VINE TIME

New Year’s wine resolutions


’Tis the season of resolutions – giving up bad habits, starting (good) new ones, finding work-life balance, saving more, spending less – we’ve heard them all and made brave annual attempts at keeping them.
But how about a New Year’s wine resolution to step out of your comfort zone of familiar labels and names, and try something different?
If you’re game, we have some suggestions – not all necessarily new to the market, but highlights of recent tastings that suggest it’s worth exploring possibly unfamiliar brands, grape varieties or wine styles.
Paul Cluver is well-known as the pioneer of wine farming in the Elgin valley, long before it became the go-to spot for cool-climate wines.

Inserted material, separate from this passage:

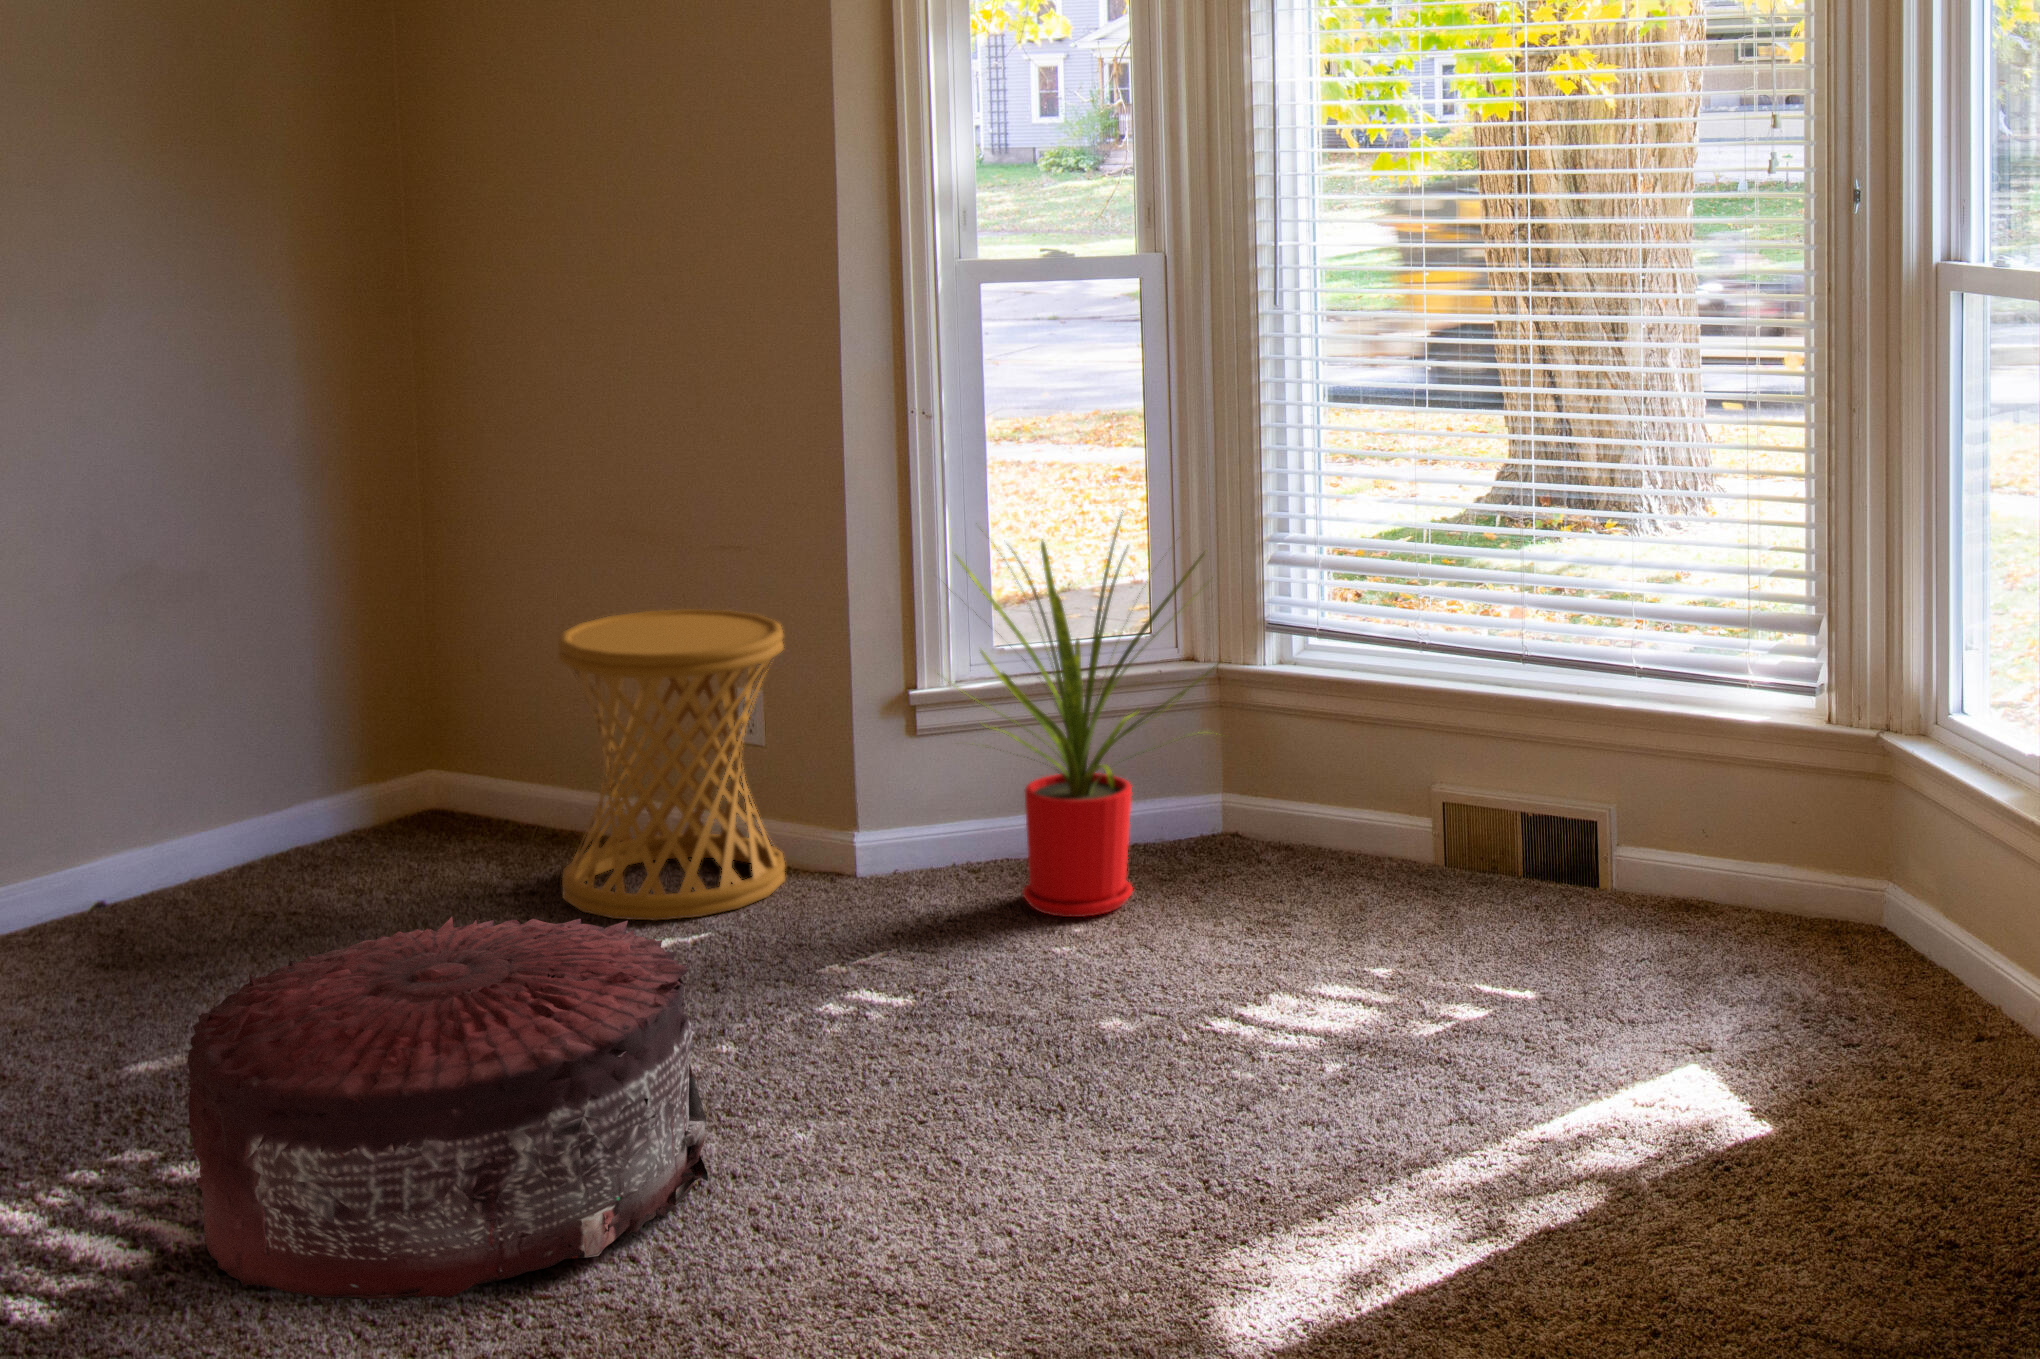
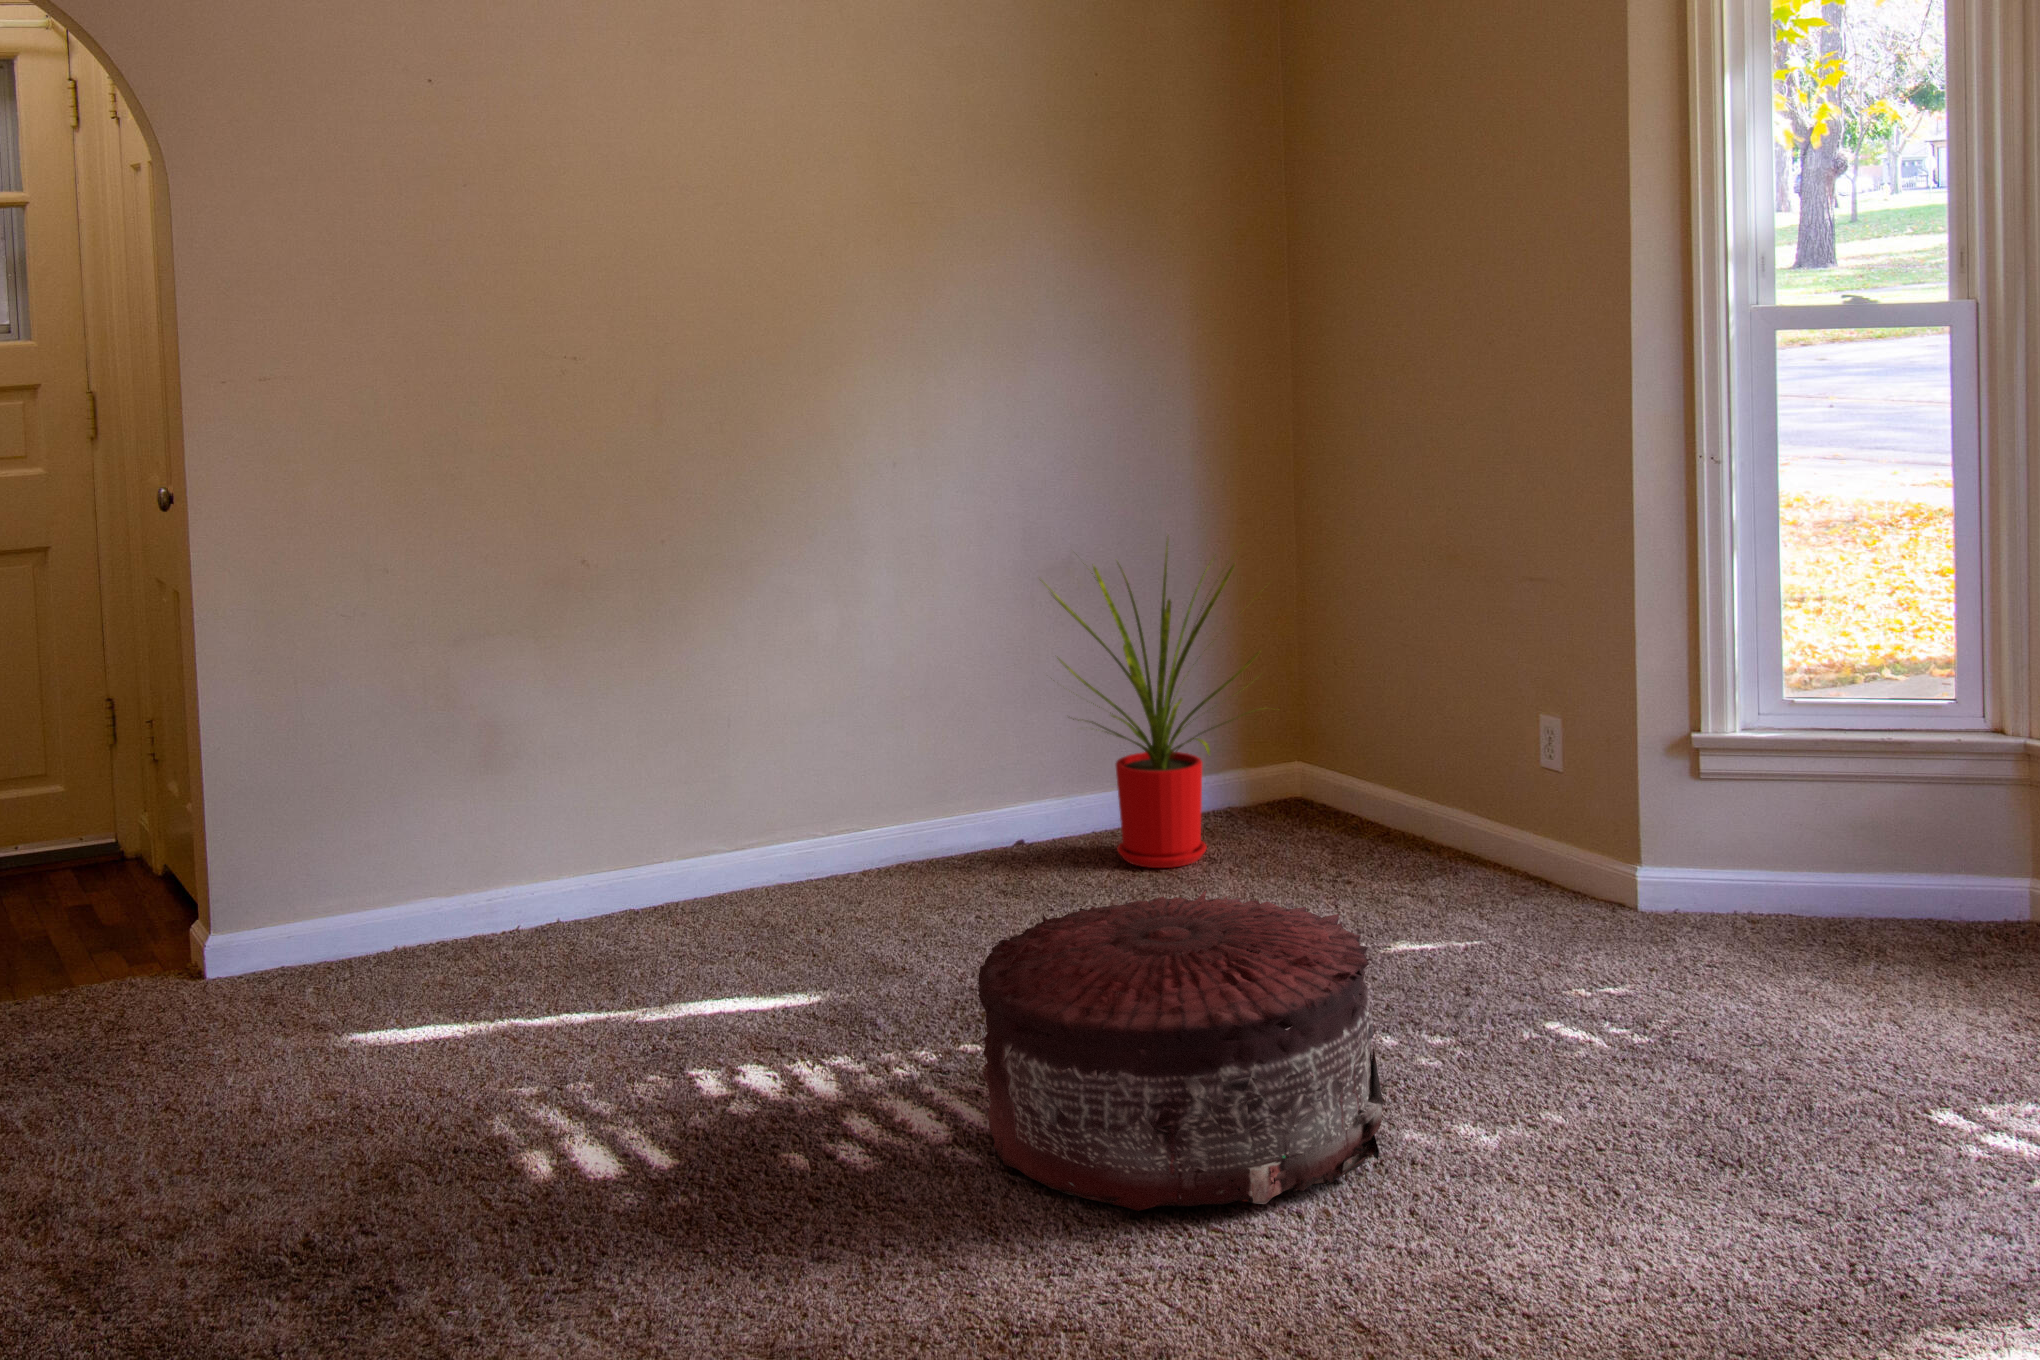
house plant: present [956,510,1214,917] -> present [1042,543,1261,868]
side table: present [558,609,785,921] -> none [1368,650,1570,928]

Their 2018 Sauvignon Blanc offers something a little different, its crisp freshness (think green apples) and clean, fruit flavours are complemented by a touch of honey and creaminess thanks to extended lees contact and the addition of a splash of oak-matured semillon.
It’s not as rich or waxy as a full-on Bordeaux-style blend of sauvignon blanc and semillon, but also not a typically fresh and acidic sauvignon blanc.

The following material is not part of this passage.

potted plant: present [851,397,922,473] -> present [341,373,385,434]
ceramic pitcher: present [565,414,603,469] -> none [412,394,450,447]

It’s well worth a try (R110 cellar door, R99 Makro).
Moving to the west coast, Groote Post in Darling created a whole new name and label design for their Salt of the Earth 2015, a red blend released for the first time in 2018.
Old vines yield fewer grapes, with intense flavour concentration, as seen in this blend of shiraz from a 17-year-old vineyard and cinsaut from 42-year-old dryland bush vines – the perfume and softness of the cinsaut lifting and complementing the boldness of shiraz. The result is a really lovely and smooth-drinking wine, a blend of floral softness and savoury spiciness with some subtle earthiness and great length (R240 cellar door).
From the same estate, the Groote Post Kapokberg Chardonnay 2017 (around R160) is one of the most thoroughly enjoyable chardonnays I’ve had in ages, a total sensory experience.
If you had to liken it to food, imagine a naartjie-infused crème brûlée – vanilla cream with those deep, almost-burnt citrus marmalade flavours, caramelised sugar, and a streak of minerally crispness to take it away from pudding into a balanced, alive and lively wine.
The wine scored 92 points in the 2018 winemag.co.za Chardonnay Report, rating higher than some more “serious”, and seriously expensive, contenders.
Treading into perhaps lesser-known territory, Malbec is most well-known as one of the components of a Bordeaux red blend, but is increasingly being seen on our shelves as a single-varietal wine.
It’s loved by those who know it for its inky depth, rich and plummy fruit, smokiness and sometimes woody-herb notes (rosemary, fynbos) and a hint of milk chocolate.
Bellevue (formerly known as Morkel wines) has a Malbec that is a great introduction to the grape as a single varietal wine.
Fragrant, with super-deep dark fruit flavours like over-ripe blackberries and herbaceous notes of rosemary, mint and fynbos making a wine that’s dry rather than jammy, full-bodied and intensely flavourful.
A bargain, I reckon, at R110 at the cellar door, and currently on special on getwine.co.za for R85.
For those pursuing a “dry January” or a resolution to cut down on alcohol or kilojoules, the newest addition to the growing number of choices in no- or very low-alcohol “wines” comes from Van Loveren in the form of Almost Zero, made from sauvignon blanc with alcohol removed.
It’s a crisp and fruity drink, with less than 0.5% alcohol and 75% less kilojoules than a standard glass of wine, widely available at R65. Happy 2019 wine adventures!